23 junho 2012

FERNANDO LUGO REALMENTE É UM MAU GESTOR? - Paulo Daniel

Lugo perdeu apoio no Congresso, mas boa parte da população continua a seu lado. Imagem desta sexta-feira 22 mostra manifestação favorável a Lugo em Assunção. Foto: Norberto Duarte / AFP
É surpreendente, mas nem tanto, a decisão do Congresso paraguaio em realizar um processo de impedimento contra o presidente Fernando Lugo. No final de 2009 já surgiram fortes rumores de que o Legislativo tentaria tirar Lugo do poder por meio de instrumentos legais para colocar em seu lugar o vice-presidente, Federico Franco, do PLRA (Partido Liberal Radical Autentico).

Naquela época, já se esboçava a hipótese entre políticos do Partido Colorado (conservador) e do PLRA, supostamente aliado ao governo, em destituir Lugo de forma muito similar à que ocorreu nesta quinta-feira 21. Os próprios parlamentares impetraram processo contra o presidente que seria destituído, então, por meios constitucionais. A justificativa maior para depor o Presidente paraguaio era que o país deveria ser mais atraente aos investidores estrangeiros.

Pois bem, de acordo com dados da Comissão Econômica para América Latina e Caribe (Cepal), desde quando Lugo assumiu os investimentos estrangeiros líquidos praticamente triplicaram. Para se ter uma ideia, em 2007, quando o partido Colorado comandava a política e a economia paraguaia, as inversões líquidas internacionais chegaram a US$ 199 milhões. Com Lugo, já em 2009, esse número saltou para US$ 225 milhões; em 2010, para US$ 389 milhões; e, em 2011, para US$ 566 milhões. Portanto, na época e atualmente, a justificativa da oposição era facilmente combatida.

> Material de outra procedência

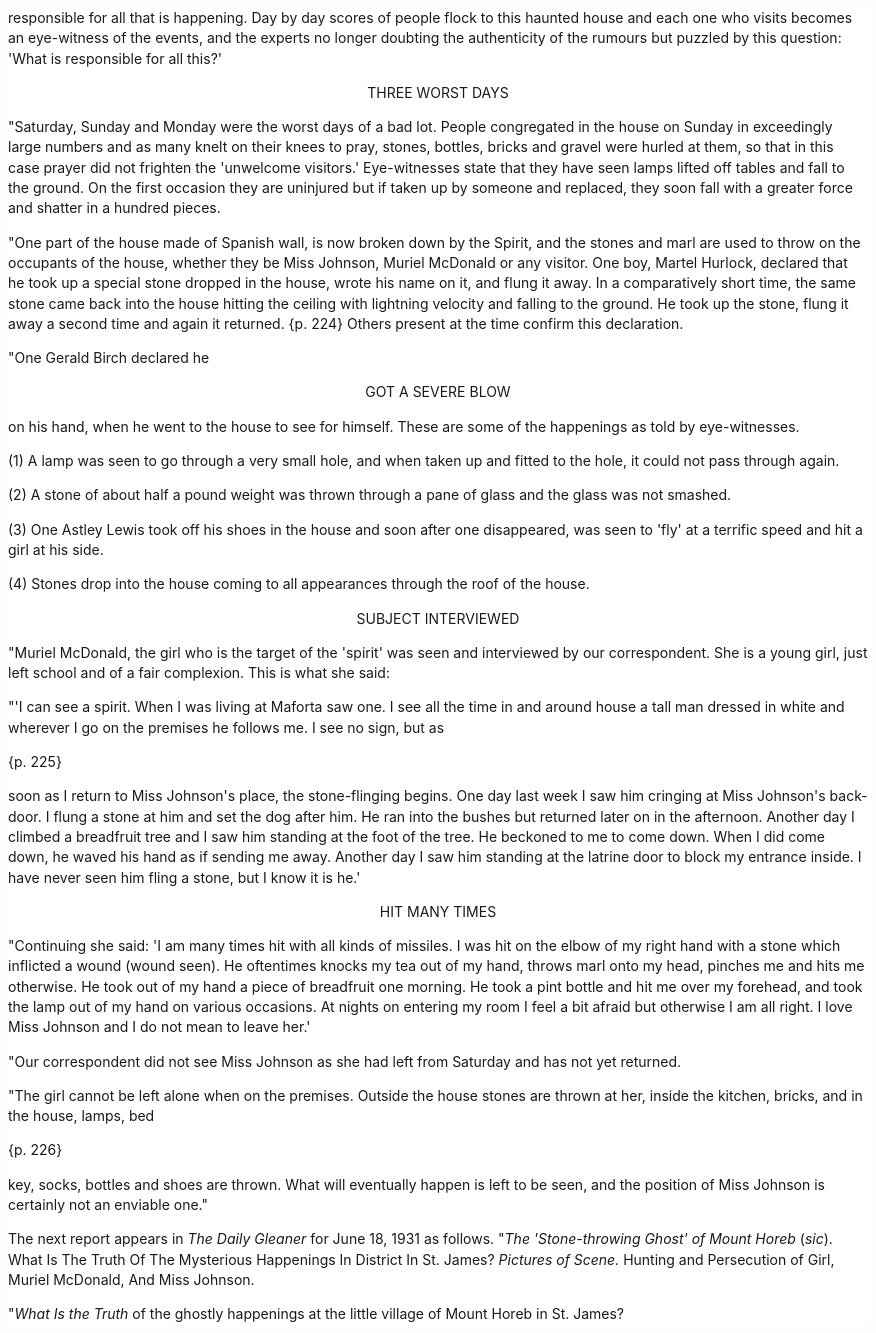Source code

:  <p>responsible for all that is happening. Day by day scores of people flock to this haunted house and each one who visits becomes an eye-witness of the events, and the experts no longer doubting the authenticity of the rumours but puzzled by this question: 'What is responsible for all this?'</p>
 <p align="CENTER">THREE WORST DAYS</p>
 <p>"Saturday, Sunday and Monday were the worst days of a bad lot. People congregated in the house on Sunday in exceedingly large numbers and as many knelt on their knees to pray, stones, bottles, bricks and gravel were hurled at them, so that in this case prayer did not frighten the 'unwelcome visitors.' Eye-witnesses state that they have seen lamps lifted off tables and fall to the ground. On the first occasion they are uninjured but if taken up by someone and replaced, they soon fall with a greater force and shatter in a hundred pieces.</p>
 <p>"One part of the house made of Spanish wall, is now broken down by the Spirit, and the stones and marl are used to throw on the occupants of the house, whether they be Miss Johnson, Muriel McDonald or any visitor. One boy, Martel Hurlock, declared that he took up a special stone dropped in the house, wrote his name on it, and flung it away. In a comparatively short time, the same stone came back into the house hitting the ceiling with lightning velocity and falling to the ground. He took up the stone, flung it away a second time and again it returned. {p. 224} Others present at the time confirm this declaration.</p>
 <p>"One Gerald Birch declared he</p>
 <p align="CENTER">GOT A SEVERE BLOW</p>
 <p>on his hand, when he went to the house to see for himself. These are some of the happenings as told by eye-witnesses.</p>
 <p>(1) A lamp was seen to go through a very small hole, and when taken up and fitted to the hole, it could not pass through again.</p>
 <p>(2) A stone of about half a pound weight was thrown through a pane of glass and the glass was not smashed.</p>
 <p>(3) One Astley Lewis took off his shoes in the house and soon after one disappeared, was seen to 'fly' at a terrific speed and hit a girl at his side.</p>
 <p>(4) Stones drop into the house coming to all appearances through the roof of the house.</p>
 <p align="CENTER">SUBJECT INTERVIEWED</p>
 <p>"Muriel McDonald, the girl who is the target of the 'spirit' was seen and interviewed by our correspondent. She is a young girl, just left school and of a fair complexion. This is what she said:</p>
 <p>"'I can see a spirit. When I was living at Maforta saw one. I see all the time in and around house a tall man dressed in white and wherever I go on the premises he follows me. I see no sign, but as</p>
 <p>{p. 225}</p>
 <p>soon as I return to Miss Johnson's place, the stone-flinging begins. One day last week I saw him cringing at Miss Johnson's back-door. I flung a stone at him and set the dog after him. He ran into the bushes but returned later on in the afternoon. Another day I climbed a breadfruit tree and I saw him standing at the foot of the tree. He beckoned to me to come down. When I did come down, he waved his hand as if sending me away. Another day I saw him standing at the latrine door to block my entrance inside. I have never seen him fling a stone, but I know it is he.'</p>
 <p align="CENTER">HIT MANY TIMES</p>
 <p>"Continuing she said: 'I am many times hit with all kinds of missiles. I was hit on the elbow of my right hand with a stone which inflicted a wound (wound seen). He oftentimes knocks my tea out of my hand, throws marl onto my head, pinches me and hits me otherwise. He took out of my hand a piece of breadfruit one morning. He took a pint bottle and hit me over my forehead, and took the lamp out of my hand on various occasions. At nights on entering my room I feel a bit afraid but otherwise I am all right. I love Miss Johnson and I do not mean to leave her.'</p>
 <p>"Our correspondent did not see Miss Johnson as she had left from Saturday and has not yet returned.</p>
 <p>"The girl cannot be left alone when on the premises. Outside the house stones are thrown at her, inside the kitchen, bricks, and in the house, lamps, bed</p>
 <p>{p. 226}</p>
 <p>key, socks, bottles and shoes are thrown. What will eventually happen is left to be seen, and the position of Miss Johnson is certainly not an enviable one."</p>
 <p>The next report appears in <i>The Daily Gleaner</i> for June 18, 1931 as follows. "<i>The 'Stone-throwing Ghost' of Mount Horeb</i> (<i>sic</i>). What Is The Truth Of The Mysterious Happenings In District In St. James? <i>Pictures of Scene.</i> Hunting and Persecution of Girl, Muriel McDonald, And Miss Johnson.</p>
 <p>"<i>What Is the Truth</i> of the ghostly happenings at the little village of Mount Horeb in St. James?</p>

Agora, Lugo é acusado de má gestão do país, em especial em relação a um confronto entre policiais e trabalhadores rurais em uma fazenda no último dia 15, que terminou com 17 mortos. Ainda assim, continuam pesando contra Lugo o argumento de que a economia vai mal.

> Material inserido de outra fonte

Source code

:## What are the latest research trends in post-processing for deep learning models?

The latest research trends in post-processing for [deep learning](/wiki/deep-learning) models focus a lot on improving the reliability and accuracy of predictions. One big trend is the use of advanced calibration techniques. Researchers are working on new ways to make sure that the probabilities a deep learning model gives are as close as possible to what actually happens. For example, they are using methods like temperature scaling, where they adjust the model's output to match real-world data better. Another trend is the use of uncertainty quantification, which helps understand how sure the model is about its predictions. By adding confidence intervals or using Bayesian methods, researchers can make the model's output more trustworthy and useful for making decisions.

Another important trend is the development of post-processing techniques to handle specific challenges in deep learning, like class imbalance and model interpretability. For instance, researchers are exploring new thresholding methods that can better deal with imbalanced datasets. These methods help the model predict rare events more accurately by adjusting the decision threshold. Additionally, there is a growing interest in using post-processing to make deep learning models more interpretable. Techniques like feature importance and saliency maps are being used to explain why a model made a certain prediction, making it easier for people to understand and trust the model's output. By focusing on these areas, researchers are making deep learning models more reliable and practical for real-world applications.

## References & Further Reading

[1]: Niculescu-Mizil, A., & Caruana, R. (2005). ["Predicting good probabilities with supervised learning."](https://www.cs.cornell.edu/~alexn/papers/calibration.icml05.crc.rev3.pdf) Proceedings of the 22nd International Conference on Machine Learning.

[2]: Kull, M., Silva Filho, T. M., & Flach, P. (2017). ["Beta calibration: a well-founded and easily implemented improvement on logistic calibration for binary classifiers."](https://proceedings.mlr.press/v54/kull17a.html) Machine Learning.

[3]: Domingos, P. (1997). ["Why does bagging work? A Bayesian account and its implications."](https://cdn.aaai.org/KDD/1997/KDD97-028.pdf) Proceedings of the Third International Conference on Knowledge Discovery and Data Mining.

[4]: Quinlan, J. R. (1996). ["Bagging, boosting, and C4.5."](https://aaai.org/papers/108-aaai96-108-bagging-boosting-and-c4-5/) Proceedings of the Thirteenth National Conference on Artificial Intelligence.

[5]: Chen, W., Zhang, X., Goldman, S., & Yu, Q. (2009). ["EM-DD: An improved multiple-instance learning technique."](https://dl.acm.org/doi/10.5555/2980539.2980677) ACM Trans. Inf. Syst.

Pois, então, avaliemos alguns dados econômicos paraguaios. Realizando-se uma comparação entre os anos de 2010 e 2011, observa-se um aumento médio nos salários de 8,7%, sendo os setores de comércio (11,5%) e intermediação financeira (10,5%) que obtiveram as maiores elevações. O salário mínimo paraguaio aumentou 2,7% e corresponde a pouco mais de R$ 660,00. No que diz respeito à inflação, ocorreu uma redução de 7,2% em 2010, para 4,9% em 2011. Após apresentar o maior crescimento da América Latina em 2010 (15%), no ano seguinte o PIB (somatória de todas as riquezas de um país) paraguaio elevou-se em 3,8%, representando um incremento de 2,3% do PIB per capita.

Esse resultado reflete, por um lado, o contínuo dinamismo do setor agrícola e, por outro lado, o baixo desenvolvimento, de setores como a pecuária e construção civil. No mesmo período, observou-se uma elevação das despesas públicas e, ao mesmo tempo, a elevação das receitas do governo, o que contribui para um superávit primário das contas do governo de 0,8% do PIB. As exportações, em uma comparação entre 2010 e 2011, registaram crescimento de 23,1%, enquanto a alta das importações foi de 21,5%. O déficit em conta corrente caiu para 2,1% do PIB, representando uma melhora em relação ao ano de 2010, quando foi de 6,1%. Portanto, não há nenhum problema de má administração, ou que lhe desabone que justifique o seu impedimento em permanecer como presidente.

A questão central é que, primeiro; a maioria dos deputados que desejam o impedimento de Lugo são proprietários de grandes latifúndios e a situação da oligarquia paraguaia se tornou insustentável quando o presidente colocou em debate questões tão sensíveis como a reforma agrária. Além do que, esse movimento dos partidos Colorado e Liberal Radical Autêntico (responsáveis pelo processo de impeachment na Câmara de Deputados e no Senado) foi planejado para atrapalhar as eleições presidenciais de 2013.

O que está representado e configurado é um golpe sumário travestido de ato legal. A política é para ser debatida, discutida, dialogada, algo que o Congresso paraguaio, infelizmente, não está disposto a fazer. Espera-se que as forças políticas internacionais e nacionais mantenham Fernando Lugo na Presidência e que as divergências políticas resolvam-se de forma direta pela vontade popular nas eleições que já estavam programadas, em março de 2013, muito antes dessa crise ter atingido seu ápice.